Wieder begannen meine Augen zu brennen, während ich das Schild betrachtete. Das war eine mutige und liebevolle Geste gewesen und noch dazu war es schön zu wissen, dass es immer weiter ging.
Denn obwohl Johanna und Tommy ihre Großmutter nie kennenlernen würden, trugen sie sie so immer bei sich.
Ein Lächeln schlich sich über meine Lippen, als ich Tommys Namen erneut betrachtete. Edward als Zweitname kam mir sehr wohl bekannt vor.
Und vermutlich hatten die Fans recht: Harry Edward Styles war sehr wohl mit Louis verbunden. Aber nicht auf sexuelle oder romantische Ebene.
Nein, zwischen ihnen hatte schon immer eine Verbindung geherrscht, die nicht in Worte zu fassen war. Eine, die Liam und ich nicht verstanden.
Und eine, die sie vermutlich nicht einmal selbst begriffen. Dennoch war ihre Freundschaft so stark, dass Louis seinen Sohn nach seinem besten Freund benannt hatte und diese Tatsache ließ ein Schmunzeln über meine Lippen huschen.
Da bemerkte ich plötzlich, wie Louis sich mit dem Handrücken über die Nase wischte.
„Euer Dad muss schon wieder wegen euch weinen", schmunzelte ich und sah von Johanna und Tommy zu Louis.
„Wie soll das erst beim Laufen lernen, der Einschulung oder der Hochzeit werden?", ich konnte mir nur mit Mühe ein Auflachen unterdrücken, welches die beiden womöglich geweckt hätte.

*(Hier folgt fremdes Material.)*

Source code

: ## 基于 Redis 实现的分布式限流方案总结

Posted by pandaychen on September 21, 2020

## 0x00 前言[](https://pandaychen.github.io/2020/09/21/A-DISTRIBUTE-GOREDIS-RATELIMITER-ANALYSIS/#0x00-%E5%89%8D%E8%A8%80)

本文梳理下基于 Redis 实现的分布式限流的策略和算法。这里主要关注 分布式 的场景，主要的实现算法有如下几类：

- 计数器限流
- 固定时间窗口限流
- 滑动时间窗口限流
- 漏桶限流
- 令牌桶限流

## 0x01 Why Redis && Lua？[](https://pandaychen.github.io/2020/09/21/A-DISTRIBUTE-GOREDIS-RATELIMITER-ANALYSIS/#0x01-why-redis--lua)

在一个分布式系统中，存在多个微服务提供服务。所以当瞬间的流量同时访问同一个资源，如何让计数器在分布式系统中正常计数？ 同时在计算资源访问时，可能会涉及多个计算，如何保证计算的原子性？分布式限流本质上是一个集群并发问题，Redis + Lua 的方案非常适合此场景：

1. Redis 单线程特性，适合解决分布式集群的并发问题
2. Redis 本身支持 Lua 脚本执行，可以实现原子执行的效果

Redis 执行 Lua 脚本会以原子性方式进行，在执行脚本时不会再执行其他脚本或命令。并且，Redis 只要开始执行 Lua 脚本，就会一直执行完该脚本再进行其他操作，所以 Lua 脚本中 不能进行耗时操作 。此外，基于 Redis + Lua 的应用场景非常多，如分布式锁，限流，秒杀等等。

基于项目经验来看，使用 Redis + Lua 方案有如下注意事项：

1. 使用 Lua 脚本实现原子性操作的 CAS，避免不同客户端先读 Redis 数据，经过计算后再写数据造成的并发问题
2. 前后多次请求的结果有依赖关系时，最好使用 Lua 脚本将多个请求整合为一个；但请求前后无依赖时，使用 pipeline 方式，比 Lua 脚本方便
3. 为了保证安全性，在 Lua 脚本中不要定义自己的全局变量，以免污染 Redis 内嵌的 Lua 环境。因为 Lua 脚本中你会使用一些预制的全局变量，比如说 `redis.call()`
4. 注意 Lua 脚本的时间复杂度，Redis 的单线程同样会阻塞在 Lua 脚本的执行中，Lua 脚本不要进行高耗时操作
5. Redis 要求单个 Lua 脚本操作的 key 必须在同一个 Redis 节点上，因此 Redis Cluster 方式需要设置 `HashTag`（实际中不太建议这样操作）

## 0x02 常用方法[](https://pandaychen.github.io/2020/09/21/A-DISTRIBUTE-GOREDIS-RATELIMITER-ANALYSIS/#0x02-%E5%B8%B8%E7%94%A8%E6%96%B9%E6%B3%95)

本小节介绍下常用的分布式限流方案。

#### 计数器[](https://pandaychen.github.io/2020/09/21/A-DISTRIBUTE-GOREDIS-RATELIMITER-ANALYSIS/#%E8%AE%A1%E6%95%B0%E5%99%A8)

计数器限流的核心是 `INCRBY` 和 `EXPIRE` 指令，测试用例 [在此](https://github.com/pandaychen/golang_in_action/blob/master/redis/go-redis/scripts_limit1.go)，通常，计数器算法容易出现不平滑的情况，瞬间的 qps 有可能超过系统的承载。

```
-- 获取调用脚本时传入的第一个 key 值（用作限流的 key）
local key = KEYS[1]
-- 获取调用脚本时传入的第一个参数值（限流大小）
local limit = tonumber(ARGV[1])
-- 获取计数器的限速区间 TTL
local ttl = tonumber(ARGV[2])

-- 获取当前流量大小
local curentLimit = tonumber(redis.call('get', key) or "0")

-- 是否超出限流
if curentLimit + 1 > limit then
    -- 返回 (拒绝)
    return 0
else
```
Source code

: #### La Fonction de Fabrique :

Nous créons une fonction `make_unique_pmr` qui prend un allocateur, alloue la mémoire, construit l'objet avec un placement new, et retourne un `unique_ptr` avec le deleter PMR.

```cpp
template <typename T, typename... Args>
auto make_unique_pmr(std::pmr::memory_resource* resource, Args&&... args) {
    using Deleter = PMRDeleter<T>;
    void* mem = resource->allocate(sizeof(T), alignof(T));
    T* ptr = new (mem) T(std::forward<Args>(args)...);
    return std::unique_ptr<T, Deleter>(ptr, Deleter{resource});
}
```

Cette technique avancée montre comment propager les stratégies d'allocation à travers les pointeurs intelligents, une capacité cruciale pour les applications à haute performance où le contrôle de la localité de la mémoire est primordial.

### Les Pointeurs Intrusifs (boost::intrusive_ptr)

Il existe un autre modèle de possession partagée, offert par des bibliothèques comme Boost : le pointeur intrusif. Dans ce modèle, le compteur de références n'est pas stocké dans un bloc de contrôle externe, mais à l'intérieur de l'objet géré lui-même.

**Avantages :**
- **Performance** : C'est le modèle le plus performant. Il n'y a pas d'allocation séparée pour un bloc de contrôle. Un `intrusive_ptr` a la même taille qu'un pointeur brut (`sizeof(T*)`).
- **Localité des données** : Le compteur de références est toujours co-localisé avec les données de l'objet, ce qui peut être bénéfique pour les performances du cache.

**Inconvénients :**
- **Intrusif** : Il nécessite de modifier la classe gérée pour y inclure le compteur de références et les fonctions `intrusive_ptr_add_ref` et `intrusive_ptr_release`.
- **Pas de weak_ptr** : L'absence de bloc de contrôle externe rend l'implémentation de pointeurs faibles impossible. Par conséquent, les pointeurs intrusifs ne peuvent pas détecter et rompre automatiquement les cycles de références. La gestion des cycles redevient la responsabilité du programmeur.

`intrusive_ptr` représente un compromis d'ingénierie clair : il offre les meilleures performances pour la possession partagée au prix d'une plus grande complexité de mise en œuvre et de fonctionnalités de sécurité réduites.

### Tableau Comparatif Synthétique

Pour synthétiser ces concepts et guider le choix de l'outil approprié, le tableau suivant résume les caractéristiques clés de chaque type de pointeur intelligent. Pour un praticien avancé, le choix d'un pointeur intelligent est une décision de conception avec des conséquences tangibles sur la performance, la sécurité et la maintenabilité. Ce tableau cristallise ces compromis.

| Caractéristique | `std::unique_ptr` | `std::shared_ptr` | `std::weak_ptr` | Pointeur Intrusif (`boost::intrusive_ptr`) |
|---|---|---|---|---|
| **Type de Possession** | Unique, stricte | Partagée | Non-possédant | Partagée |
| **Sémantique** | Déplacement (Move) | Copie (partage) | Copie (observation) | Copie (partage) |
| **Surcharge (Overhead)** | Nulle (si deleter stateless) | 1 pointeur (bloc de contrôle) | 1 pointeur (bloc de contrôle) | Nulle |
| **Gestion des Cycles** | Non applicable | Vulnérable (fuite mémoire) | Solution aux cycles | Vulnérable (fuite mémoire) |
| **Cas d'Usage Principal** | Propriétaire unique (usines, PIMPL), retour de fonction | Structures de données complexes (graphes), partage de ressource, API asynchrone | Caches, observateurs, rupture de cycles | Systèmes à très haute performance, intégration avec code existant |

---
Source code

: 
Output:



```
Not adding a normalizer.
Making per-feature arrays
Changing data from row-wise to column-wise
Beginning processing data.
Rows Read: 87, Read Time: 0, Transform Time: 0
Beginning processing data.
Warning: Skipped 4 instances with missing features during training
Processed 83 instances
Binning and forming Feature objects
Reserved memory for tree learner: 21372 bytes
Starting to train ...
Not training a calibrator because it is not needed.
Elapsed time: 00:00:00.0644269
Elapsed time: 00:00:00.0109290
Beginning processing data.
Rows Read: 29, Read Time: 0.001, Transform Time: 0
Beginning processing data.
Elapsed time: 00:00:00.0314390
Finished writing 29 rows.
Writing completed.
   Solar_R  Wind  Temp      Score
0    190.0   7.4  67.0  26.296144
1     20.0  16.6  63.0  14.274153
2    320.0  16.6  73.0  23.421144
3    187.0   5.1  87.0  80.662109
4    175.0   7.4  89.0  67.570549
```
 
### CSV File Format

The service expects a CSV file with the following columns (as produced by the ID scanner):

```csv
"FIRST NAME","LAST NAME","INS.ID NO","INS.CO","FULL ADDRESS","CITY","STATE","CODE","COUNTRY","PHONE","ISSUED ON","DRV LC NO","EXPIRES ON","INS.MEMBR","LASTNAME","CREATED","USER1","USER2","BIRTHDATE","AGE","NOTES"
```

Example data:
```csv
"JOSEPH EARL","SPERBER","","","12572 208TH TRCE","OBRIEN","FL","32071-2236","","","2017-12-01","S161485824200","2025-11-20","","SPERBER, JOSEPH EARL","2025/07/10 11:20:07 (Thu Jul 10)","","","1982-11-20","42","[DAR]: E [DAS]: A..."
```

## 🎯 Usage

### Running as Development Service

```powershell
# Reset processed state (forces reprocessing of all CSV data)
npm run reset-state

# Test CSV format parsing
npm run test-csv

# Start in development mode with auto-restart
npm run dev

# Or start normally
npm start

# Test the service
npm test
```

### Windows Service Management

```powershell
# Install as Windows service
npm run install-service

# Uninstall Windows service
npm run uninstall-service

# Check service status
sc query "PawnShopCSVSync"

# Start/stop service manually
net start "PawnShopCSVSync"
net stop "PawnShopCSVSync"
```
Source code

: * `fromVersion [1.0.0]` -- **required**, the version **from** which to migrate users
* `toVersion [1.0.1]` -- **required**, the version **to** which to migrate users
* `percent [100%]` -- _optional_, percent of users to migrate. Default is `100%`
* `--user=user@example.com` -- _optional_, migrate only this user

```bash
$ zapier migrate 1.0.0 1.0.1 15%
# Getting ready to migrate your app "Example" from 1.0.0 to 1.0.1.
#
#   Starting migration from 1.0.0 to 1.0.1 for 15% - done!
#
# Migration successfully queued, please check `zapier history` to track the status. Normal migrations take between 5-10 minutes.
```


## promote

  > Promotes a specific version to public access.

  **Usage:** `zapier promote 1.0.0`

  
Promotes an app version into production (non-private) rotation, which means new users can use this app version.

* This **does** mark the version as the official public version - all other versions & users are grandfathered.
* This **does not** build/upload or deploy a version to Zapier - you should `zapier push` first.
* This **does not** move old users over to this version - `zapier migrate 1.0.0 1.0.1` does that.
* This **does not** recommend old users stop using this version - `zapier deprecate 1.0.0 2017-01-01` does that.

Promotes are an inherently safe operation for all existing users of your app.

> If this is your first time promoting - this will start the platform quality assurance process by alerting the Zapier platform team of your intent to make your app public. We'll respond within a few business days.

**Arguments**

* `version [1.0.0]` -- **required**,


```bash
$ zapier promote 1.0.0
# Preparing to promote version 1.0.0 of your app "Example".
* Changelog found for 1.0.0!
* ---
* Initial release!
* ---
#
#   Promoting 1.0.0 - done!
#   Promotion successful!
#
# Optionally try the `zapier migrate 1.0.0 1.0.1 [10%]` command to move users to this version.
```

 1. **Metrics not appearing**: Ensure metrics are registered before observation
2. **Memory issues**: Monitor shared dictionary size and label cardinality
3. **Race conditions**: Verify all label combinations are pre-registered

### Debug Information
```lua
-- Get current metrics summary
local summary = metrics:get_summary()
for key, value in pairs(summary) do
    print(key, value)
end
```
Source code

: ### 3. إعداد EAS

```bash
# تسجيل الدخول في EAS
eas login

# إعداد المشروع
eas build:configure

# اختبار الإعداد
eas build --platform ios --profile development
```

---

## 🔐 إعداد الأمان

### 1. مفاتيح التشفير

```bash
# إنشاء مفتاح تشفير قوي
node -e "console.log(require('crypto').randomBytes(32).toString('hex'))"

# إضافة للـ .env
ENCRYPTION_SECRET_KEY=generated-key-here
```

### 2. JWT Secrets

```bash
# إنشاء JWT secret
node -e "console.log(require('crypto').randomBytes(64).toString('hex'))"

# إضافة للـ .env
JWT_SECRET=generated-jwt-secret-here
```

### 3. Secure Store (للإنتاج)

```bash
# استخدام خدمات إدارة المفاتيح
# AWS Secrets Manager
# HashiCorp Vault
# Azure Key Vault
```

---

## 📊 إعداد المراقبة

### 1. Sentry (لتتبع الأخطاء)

„Hör bloß auf", flüsterte Louis und legte seine Hände auf den Rand des kleinen Bettes ab. „Ich sehe ja durch Freddie wie schnell die Kinder groß werden"
„Apropos Freddie", fiel es mir auf einmal ein. Ich deutete auf das Stofftier, welches neben Johannas zärtlichen Arm lag. „Ist das nicht Kevin?"
„Ja", grinste Louis und folgte meinen Blick zu der Taube. „Freddie war letztens hier und hat seine Stiefgeschwister zum ersten Mal gesehen. Er hat zwar mehrmals betont, dass Kevin nur zum Leihen hier bleiben würde, doch ich bin froh, dass er so langsam das Teilen lernt"
„Oh man, du hast einfach schon drei Kinder" Ich schüttelte fassungslos den Kopf.
„Sieht ganz so aus", schmunzelte Louis und sah erneut in das Bett zu den kleinen Menschen. Ihnen stand die ganze Welt noch offen, sie konnten so viele Wege einschlagen und lebten behütet bei ihren Eltern. Kaum zu glauben, dass jeder auf dieser Welt so angefangen hatte.
Eine Weile herrschte Stille, dann sagte ich schließlich: „Du bist ein guter Vater, Louis"
Nachdem wir die Tür leise wieder verschlossen hatten, machten wir uns auf den Weg nach unten zu den anderen. Mein Lächeln wollte nicht mehr von meinen Lippen verschwinden und auch der Rest der Truppe war bei bester Laune.
Wir lachten, führten verschiedenste Gespräche und begannen erst jetzt richtig zu realisieren, dass wir doch tatsächlich zusammen auf Tour gewesen waren.
All die Eindrücke schwebten zwischen uns in Louis' Wohnzimmer, an dem Ort, an dem wir vor einen Jahr angestoßen hatten. Damals, als noch keine weiße Kinderwiege neben dem Sofa gestanden hatte, als Hailee und Aiden noch nicht in unserer Mitte gesessen hatten und als alles noch ganz anders war.
Veränderungen waren ein schwieriges Thema. Zayn war der beste Beweis dafür, aber manchmal waren sie eben auch notwendig, um einen die Augen zu öffnen.
„Niall", sagte Hailee auf einmal und ließ mich von dem Teppich aufsehen. „Ich habe mich nie richtig bedankt"
„Wofür?", fragte ich nach und sah sie fragend an, während die Stimmen der anderen gedämpft mein Ohr erreichten.
„Dafür, dass du mich damals nicht einfach zurück auf die Straße gesetzt hast und du mir verziehen hast und dafür, dass du mich erträgst, obwohl ich so verdammt kompliziert bin"
„Wer ist denn bitte nicht kompliziert?", fragte ich nach und strich ihr eine Haarsträhne hinter das Ohr.
„Du auf jeden Fall nicht", schmunzelte Hailee, ehe ich leise lachend meine Hand in ihren Nacken legte und ihr einen liebevollen Kuss gab.